Pose landmark coordinates:
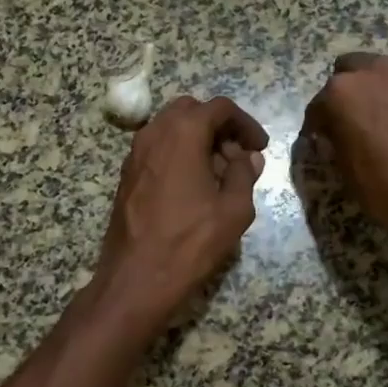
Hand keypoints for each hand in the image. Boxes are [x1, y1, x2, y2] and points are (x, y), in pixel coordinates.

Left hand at [94, 95, 269, 326]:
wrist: (135, 278)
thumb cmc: (190, 242)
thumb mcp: (233, 209)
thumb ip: (244, 174)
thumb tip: (248, 157)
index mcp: (183, 133)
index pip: (220, 108)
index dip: (245, 123)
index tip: (260, 147)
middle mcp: (154, 133)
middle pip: (192, 111)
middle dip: (218, 127)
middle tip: (238, 157)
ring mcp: (135, 153)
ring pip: (171, 129)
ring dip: (197, 140)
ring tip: (219, 174)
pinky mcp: (127, 174)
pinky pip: (157, 149)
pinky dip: (178, 154)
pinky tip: (194, 187)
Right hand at [301, 53, 387, 292]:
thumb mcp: (350, 177)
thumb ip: (337, 145)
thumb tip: (335, 135)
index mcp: (344, 93)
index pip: (317, 107)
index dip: (316, 129)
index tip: (319, 147)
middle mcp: (376, 74)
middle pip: (348, 73)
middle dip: (343, 97)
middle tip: (346, 131)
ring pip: (379, 78)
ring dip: (372, 98)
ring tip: (376, 134)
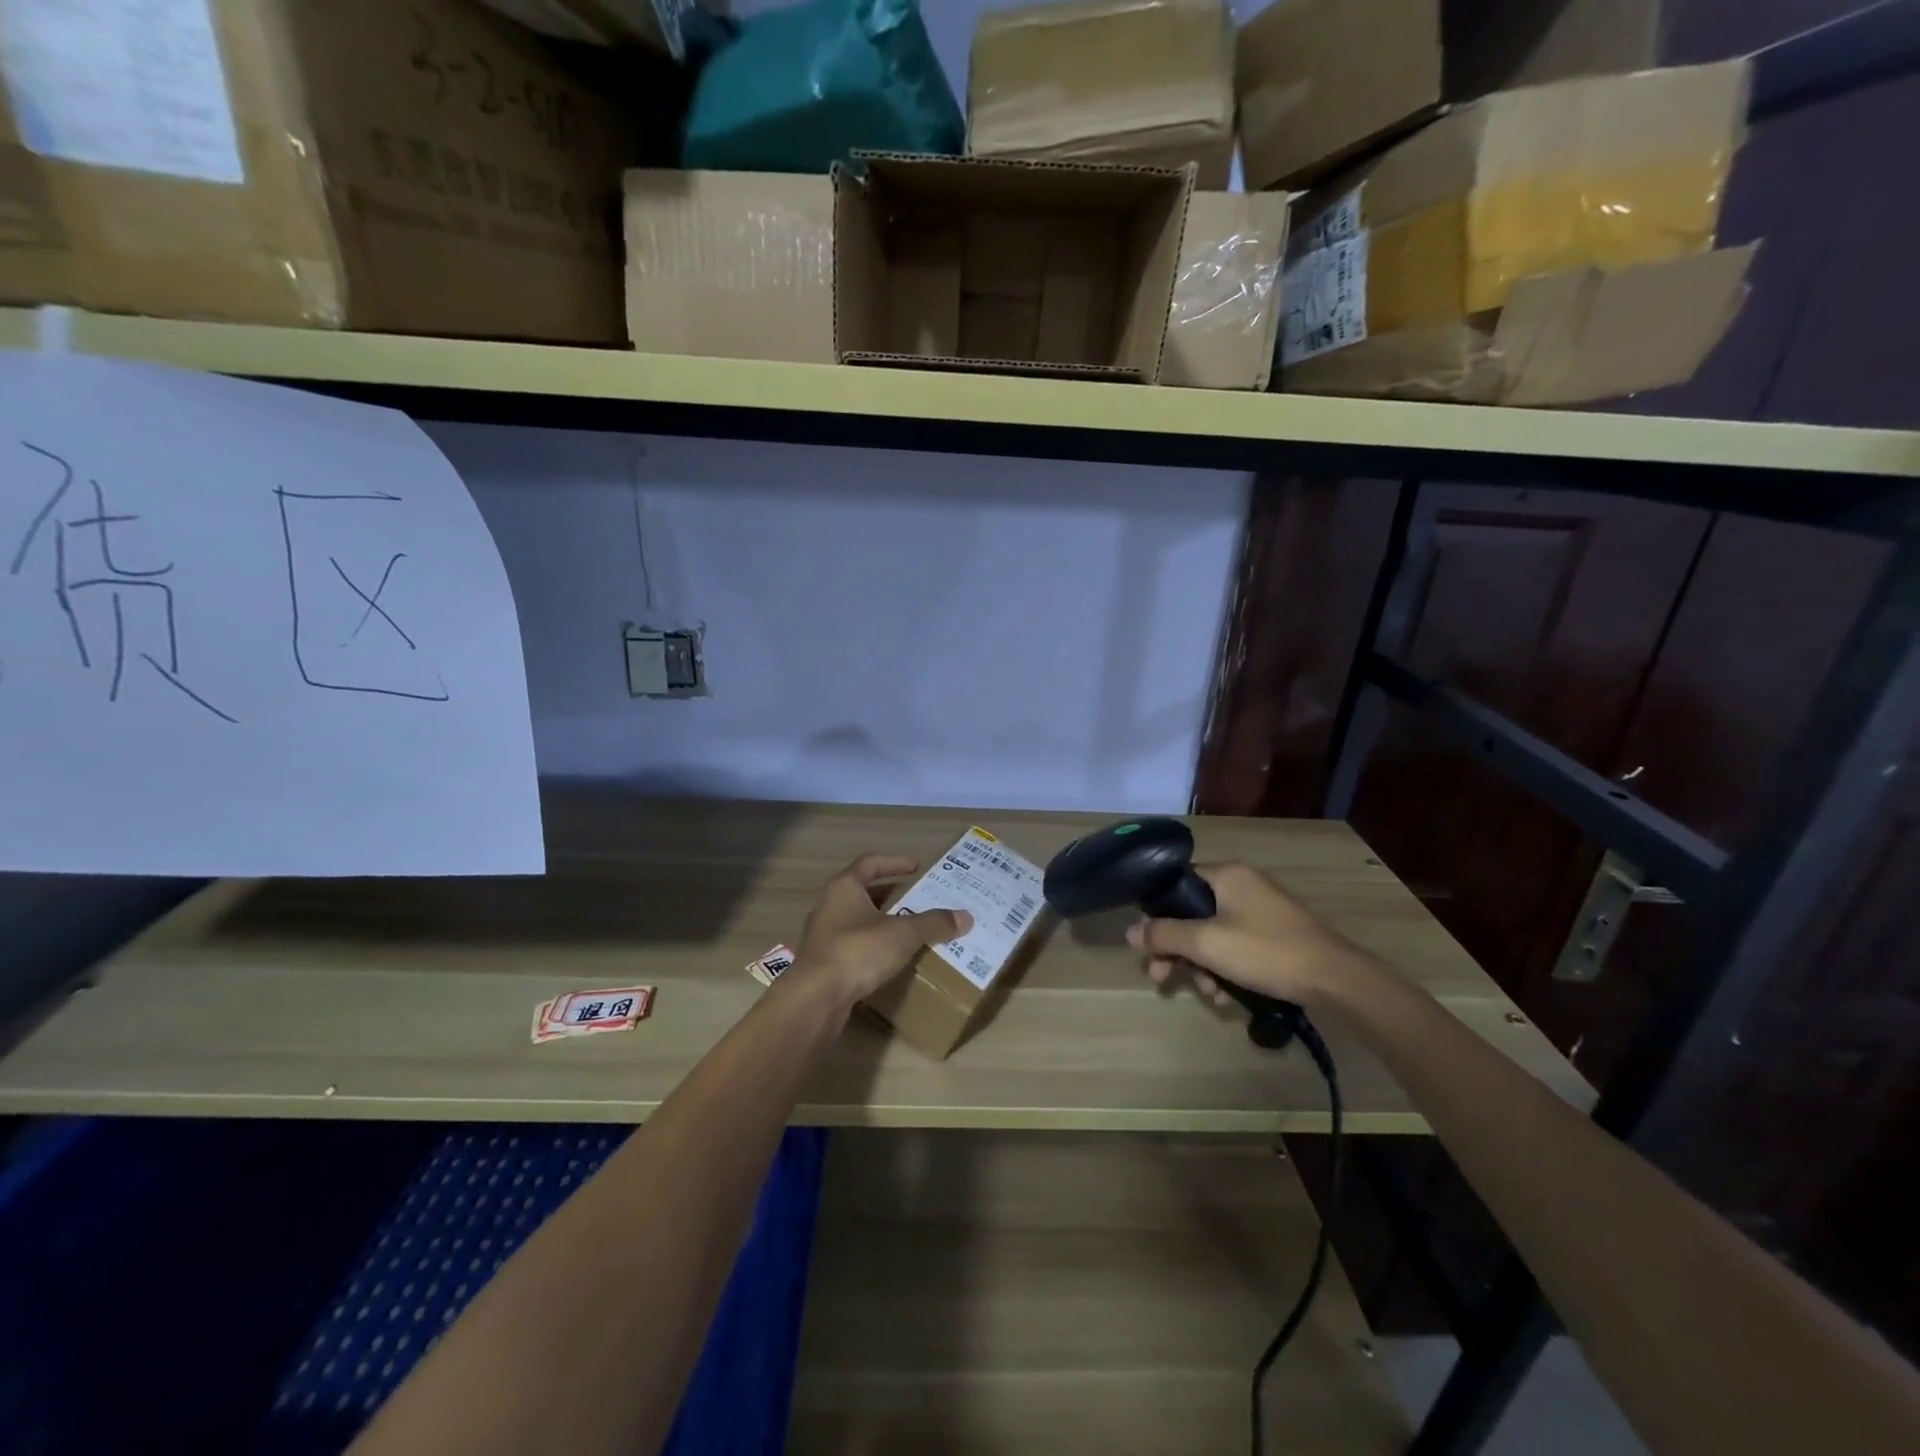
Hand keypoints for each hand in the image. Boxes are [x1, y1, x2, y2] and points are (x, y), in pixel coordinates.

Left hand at [794, 854, 972, 1002]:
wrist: (816, 998)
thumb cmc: (858, 951)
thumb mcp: (902, 934)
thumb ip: (933, 923)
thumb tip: (966, 917)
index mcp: (844, 887)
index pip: (870, 863)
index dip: (894, 862)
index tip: (916, 866)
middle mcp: (829, 905)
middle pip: (862, 891)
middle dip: (889, 893)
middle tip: (915, 898)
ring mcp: (823, 935)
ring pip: (856, 919)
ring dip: (881, 920)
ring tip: (908, 928)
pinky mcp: (824, 962)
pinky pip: (853, 944)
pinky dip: (873, 944)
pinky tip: (890, 957)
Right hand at [1125, 862, 1370, 1009]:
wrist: (1336, 980)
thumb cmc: (1266, 952)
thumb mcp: (1207, 944)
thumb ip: (1164, 935)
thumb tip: (1130, 931)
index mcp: (1226, 874)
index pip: (1176, 884)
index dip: (1157, 915)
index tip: (1149, 947)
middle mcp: (1242, 885)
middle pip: (1192, 913)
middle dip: (1177, 950)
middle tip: (1162, 979)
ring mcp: (1261, 910)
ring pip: (1213, 934)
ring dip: (1201, 965)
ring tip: (1207, 993)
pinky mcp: (1275, 935)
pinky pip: (1235, 945)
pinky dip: (1225, 968)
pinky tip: (1226, 996)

Task to carry out: A faithful copy of every record is needed here. Leave the images out of it.

Result for this task:
Hand keypoints for each hand in the image. Boxes are [x1, y1, x2, y2] and points are (x, y), in pixel coordinates.

Left hand at [94, 95, 269, 326]:
wrist: (135, 278)
thumb cmc: (190, 242)
thumb mcp: (233, 209)
thumb ip: (244, 174)
thumb tip: (248, 157)
index mcp: (183, 133)
index pip: (220, 108)
index dip: (245, 123)
index tip: (260, 147)
middle mcp: (154, 133)
middle pip: (192, 111)
middle dip: (218, 127)
middle tip: (238, 157)
ring mcp: (135, 153)
ring pip: (171, 129)
ring dip: (197, 140)
ring tip: (219, 174)
pinky mcp: (127, 174)
pinky pip: (157, 149)
pinky dip: (178, 154)
pinky tip: (194, 187)
Right hand at [301, 53, 387, 292]:
thumb mcp: (350, 177)
thumb ip: (337, 145)
thumb tip: (335, 135)
index mcp: (344, 93)
index pip: (317, 107)
index dip: (316, 129)
index tip: (319, 147)
middle mcp: (376, 74)
middle pip: (348, 73)
middle dip: (343, 97)
middle tip: (346, 131)
ring pip: (379, 78)
ring dip: (372, 98)
ring tip: (376, 134)
Hand keypoints for each hand in the image. Boxes are [x1, y1, x2, y2] and points are (x, y), in pixel coordinates.

Left hand at [794, 854, 972, 1002]:
wrist: (816, 998)
thumb cmc: (858, 951)
thumb mcp: (902, 934)
thumb ip: (933, 923)
thumb tip: (966, 917)
index mcp: (844, 887)
index pip: (870, 863)
index dip: (894, 862)
index tip: (916, 866)
middle mcp: (829, 905)
middle pip: (862, 891)
middle dip: (889, 893)
middle tip: (915, 898)
ring mcp: (823, 935)
ring pip: (856, 919)
ring dip: (881, 920)
ring tip: (908, 928)
pinky mcp: (824, 962)
pinky pip: (853, 944)
pinky dip: (873, 944)
pinky tip: (890, 957)
Right hand at [1125, 862, 1370, 1009]:
wrist: (1336, 980)
thumb cmc: (1266, 952)
thumb mcp: (1207, 944)
thumb ip: (1164, 935)
thumb tip: (1130, 931)
index mcp: (1226, 874)
index pip: (1176, 884)
index dip: (1157, 915)
index tip: (1149, 947)
middle mcp: (1242, 885)
middle pip: (1192, 913)
middle dip: (1177, 950)
middle tip: (1162, 979)
ring mcp: (1261, 910)
ring pip: (1213, 934)
ring dip: (1201, 965)
ring tip: (1207, 993)
pinky mcp: (1275, 935)
pinky pip: (1235, 945)
pinky dip: (1225, 968)
pinky tip: (1226, 996)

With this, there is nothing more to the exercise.